#### Texte d'étude

Citations ajoutées le 31 juillet 2006

Michel Quint

  1. Sait-on jamais où commence l'irréparable... ? Quel mot, quel geste, quelle miette de vie oubliée au bord d'un jour sans date, au revers d'une nuit perdue, finit par peser plus lourd qu'un destin arrêté par les dieux... ? À quel moment insidieux notre histoire se confond avec celle des peuples, des nations, les guerres et la barbarie, et les instants d'humanité... ? Quand est-ce qu'on ne s'appartient plus... ? On reconnaît trop tard nos minuscules fatalités pour en jouir où les éviter, et le reste est vanité...
    (L'espoir d'aimer en chemin (Incipit), p.9, Éd. Joëlle Losfeld, 2006)
     
  2. La mort interrompt les mensonges de nos proches et leurs vérités reviennent, nues et crues, on le sait tous.
    (L'espoir d'aimer en chemin, p.86, Éd. Joëlle Losfeld, 2006)
     
  3. [...] l'espoir d'aimer en chemin fait que l'on se damne...
    (L'espoir d'aimer en chemin, p.117, Éd. Joëlle Losfeld, 2006)
     

Pascal Quignard

  1. -  Tu l'as beaucoup aimé ?
    -  Beaucoup plus que beaucoup. Je l'ai aimé tout court. Je l'ai aimé.

    (Vllla Amalia, p.42, Gallimard/nrf, 2006)
     
  2. Qu'est-ce qu'un homme sentimental ? Quelqu'un qui adore ne pas manger seul.
    (Vllla Amalia, p.47, Gallimard/nrf, 2006)
     
  3. Il est difficile de se séparer de ce qu'on a aimé. Il est encore plus problématique de se séparer de soi ou de l'image de soi.
    (Vllla Amalia, p.73, Gallimard/nrf, 2006)
     
  4. Tant qu'il couve, le sentiment de la colère emplit le torse d'énergie, exalte le cerveau, soutient les projets que l'âme a conçus. Soutient le regard. Étaie les heures. Excite le temps.

########
#### Entrées du corpus

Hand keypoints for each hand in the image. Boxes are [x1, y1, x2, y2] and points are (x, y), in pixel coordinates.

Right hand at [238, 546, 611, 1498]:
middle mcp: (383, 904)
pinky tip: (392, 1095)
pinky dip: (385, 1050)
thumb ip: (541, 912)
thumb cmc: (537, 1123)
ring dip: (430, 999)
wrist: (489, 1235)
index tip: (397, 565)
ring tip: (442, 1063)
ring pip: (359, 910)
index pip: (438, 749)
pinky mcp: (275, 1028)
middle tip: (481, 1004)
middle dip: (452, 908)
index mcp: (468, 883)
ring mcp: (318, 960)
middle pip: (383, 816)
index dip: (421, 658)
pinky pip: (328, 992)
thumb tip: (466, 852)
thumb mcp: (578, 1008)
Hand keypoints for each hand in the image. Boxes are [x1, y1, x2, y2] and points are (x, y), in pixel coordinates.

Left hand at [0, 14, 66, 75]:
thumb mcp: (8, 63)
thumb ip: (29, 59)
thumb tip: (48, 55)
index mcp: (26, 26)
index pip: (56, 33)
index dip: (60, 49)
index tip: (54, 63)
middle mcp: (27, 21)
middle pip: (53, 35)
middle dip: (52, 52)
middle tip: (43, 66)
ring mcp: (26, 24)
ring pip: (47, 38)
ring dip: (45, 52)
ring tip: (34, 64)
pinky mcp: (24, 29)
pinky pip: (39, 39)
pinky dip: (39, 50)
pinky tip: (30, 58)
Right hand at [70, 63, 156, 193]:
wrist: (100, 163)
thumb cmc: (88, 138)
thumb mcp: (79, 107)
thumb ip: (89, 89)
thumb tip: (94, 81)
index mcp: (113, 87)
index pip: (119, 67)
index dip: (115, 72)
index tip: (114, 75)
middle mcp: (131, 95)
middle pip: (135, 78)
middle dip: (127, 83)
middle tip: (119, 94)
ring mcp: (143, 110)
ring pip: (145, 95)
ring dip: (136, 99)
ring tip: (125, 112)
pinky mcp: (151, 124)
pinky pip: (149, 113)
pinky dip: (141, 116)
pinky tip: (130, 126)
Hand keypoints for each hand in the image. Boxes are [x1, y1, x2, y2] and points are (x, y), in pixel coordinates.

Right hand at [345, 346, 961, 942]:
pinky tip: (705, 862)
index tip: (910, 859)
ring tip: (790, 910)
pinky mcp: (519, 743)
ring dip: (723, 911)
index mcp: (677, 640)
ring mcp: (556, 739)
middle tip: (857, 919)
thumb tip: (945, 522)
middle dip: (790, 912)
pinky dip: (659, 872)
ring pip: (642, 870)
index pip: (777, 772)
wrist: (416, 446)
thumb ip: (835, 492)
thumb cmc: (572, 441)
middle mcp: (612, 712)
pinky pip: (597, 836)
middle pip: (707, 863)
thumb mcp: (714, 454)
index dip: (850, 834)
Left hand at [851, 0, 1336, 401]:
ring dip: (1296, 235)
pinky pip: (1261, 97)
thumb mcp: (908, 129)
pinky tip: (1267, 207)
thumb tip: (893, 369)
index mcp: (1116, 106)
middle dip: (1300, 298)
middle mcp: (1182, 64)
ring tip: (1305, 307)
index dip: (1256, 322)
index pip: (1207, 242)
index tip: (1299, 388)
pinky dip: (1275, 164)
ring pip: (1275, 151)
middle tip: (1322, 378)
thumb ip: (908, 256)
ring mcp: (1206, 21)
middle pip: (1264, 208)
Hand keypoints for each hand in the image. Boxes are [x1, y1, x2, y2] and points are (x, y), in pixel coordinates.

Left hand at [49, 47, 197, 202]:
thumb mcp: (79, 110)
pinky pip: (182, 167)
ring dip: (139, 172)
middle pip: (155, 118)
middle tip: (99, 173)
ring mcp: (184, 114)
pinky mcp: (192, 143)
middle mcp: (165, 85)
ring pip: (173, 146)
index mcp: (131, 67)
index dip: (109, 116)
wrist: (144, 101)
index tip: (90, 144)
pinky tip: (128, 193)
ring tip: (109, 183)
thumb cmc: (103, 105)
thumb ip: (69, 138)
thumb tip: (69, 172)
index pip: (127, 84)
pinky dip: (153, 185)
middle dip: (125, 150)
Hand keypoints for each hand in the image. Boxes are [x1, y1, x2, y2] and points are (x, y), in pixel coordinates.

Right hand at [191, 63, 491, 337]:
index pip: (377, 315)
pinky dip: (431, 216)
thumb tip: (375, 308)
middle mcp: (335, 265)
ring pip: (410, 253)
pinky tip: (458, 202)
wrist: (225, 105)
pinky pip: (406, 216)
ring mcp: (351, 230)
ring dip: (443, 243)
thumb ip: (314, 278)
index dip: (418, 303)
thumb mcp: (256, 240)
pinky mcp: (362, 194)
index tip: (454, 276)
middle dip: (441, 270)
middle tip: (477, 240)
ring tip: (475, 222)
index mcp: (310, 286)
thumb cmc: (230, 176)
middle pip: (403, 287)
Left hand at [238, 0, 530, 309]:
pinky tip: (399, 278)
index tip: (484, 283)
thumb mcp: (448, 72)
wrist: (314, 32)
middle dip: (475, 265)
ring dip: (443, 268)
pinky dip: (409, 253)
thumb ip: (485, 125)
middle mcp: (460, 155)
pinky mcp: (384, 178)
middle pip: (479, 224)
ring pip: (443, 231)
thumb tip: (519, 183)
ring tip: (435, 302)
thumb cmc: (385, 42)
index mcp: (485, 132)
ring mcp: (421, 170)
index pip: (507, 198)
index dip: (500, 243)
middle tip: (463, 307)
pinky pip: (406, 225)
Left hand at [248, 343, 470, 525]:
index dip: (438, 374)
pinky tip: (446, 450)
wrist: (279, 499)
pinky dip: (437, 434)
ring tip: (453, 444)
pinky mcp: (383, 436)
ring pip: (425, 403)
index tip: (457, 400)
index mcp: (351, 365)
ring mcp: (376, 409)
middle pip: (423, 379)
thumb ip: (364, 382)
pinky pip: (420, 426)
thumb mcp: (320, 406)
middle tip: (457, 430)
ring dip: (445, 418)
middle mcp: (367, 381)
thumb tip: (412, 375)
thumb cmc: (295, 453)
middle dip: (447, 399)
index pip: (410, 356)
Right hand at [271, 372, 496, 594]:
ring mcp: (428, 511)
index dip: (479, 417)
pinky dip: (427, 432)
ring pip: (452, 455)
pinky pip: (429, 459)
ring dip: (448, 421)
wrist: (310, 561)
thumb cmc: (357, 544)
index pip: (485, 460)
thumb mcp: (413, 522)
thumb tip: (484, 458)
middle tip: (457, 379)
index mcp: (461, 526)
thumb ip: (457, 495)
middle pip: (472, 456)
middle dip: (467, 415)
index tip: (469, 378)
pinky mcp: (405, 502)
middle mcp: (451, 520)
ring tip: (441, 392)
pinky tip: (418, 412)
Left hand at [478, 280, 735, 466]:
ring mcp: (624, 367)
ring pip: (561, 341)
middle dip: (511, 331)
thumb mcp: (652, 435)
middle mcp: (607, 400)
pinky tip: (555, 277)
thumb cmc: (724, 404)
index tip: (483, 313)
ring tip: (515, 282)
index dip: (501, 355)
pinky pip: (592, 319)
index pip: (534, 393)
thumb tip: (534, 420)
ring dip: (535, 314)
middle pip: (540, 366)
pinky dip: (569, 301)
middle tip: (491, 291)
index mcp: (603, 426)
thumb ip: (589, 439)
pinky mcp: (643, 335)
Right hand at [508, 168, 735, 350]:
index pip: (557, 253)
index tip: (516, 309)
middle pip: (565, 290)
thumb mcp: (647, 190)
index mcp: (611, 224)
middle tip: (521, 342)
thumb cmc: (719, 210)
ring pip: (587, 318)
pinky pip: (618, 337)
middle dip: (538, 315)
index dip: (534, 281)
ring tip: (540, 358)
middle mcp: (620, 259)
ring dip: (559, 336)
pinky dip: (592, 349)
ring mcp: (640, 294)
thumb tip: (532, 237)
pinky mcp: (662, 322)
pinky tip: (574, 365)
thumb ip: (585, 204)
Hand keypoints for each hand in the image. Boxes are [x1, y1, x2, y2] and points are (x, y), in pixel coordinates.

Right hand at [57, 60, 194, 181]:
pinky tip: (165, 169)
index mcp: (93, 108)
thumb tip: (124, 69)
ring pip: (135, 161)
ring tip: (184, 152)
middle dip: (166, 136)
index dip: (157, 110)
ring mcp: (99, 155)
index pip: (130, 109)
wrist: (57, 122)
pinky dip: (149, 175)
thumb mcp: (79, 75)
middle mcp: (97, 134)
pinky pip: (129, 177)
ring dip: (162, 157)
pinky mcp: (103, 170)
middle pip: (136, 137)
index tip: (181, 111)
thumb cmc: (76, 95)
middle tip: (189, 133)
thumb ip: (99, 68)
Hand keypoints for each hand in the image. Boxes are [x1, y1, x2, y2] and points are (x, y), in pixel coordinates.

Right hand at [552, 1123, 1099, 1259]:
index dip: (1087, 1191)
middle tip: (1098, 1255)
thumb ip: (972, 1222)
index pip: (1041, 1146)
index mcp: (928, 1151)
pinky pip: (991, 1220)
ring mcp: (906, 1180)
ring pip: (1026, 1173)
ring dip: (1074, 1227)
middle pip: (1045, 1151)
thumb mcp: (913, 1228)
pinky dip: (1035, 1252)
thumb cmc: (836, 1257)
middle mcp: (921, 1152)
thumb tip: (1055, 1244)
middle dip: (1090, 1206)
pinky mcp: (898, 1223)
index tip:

########

**Consigne:**
Pour chacune des affirmations suivantes, dites par oui ou par non si elle concorde avec le texte d'étude et citez mot pour mot le passage qui permet de trancher. (a) Les citations ont été ajoutées le 31 juillet 2006. (b) Un homme sentimental est défini comme quelqu'un qui adore manger seul. (c) La mort interrompt les mensonges de nos proches.

**Réponse:**
(a) Oui : « Citations ajoutées le 31 juillet 2006 ».
(b) Non : « Quelqu'un qui adore ne pas manger seul. »
(c) Oui : « La mort interrompt les mensonges de nos proches ».